**Required action:** Please reproduce all entries word for word, leaving every image behind.

**Entries shown:**
----

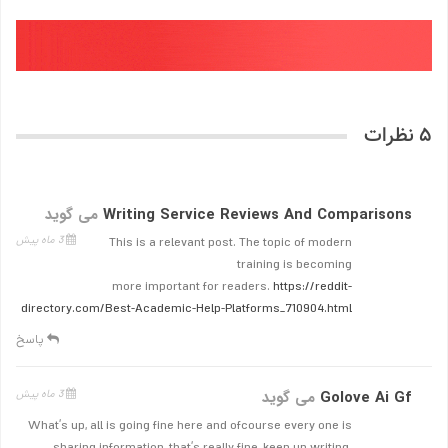
5 نظرات
Writing Service Reviews And Comparisons
می گوید
3 ماه پیش
This is a relevant post. The topic of modern
training is becoming
more important for readers.
https://reddit-
directory.com/Best-Academic-Help-Platforms_710904.html
پاسخ
Golove Ai Gf
می گوید
3 ماه پیش
What’s up, all is going fine here and ofcourse every one is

----

**Output of the exercise:**
5 نظرات
Writing Service Reviews And Comparisons
می گوید
3 ماه پیش
This is a relevant post. The topic of modern
training is becoming
more important for readers.
https://reddit-
directory.com/Best-Academic-Help-Platforms_710904.html
پاسخ
Golove Ai Gf
می گوید
3 ماه پیش
What’s up, all is going fine here and ofcourse every one is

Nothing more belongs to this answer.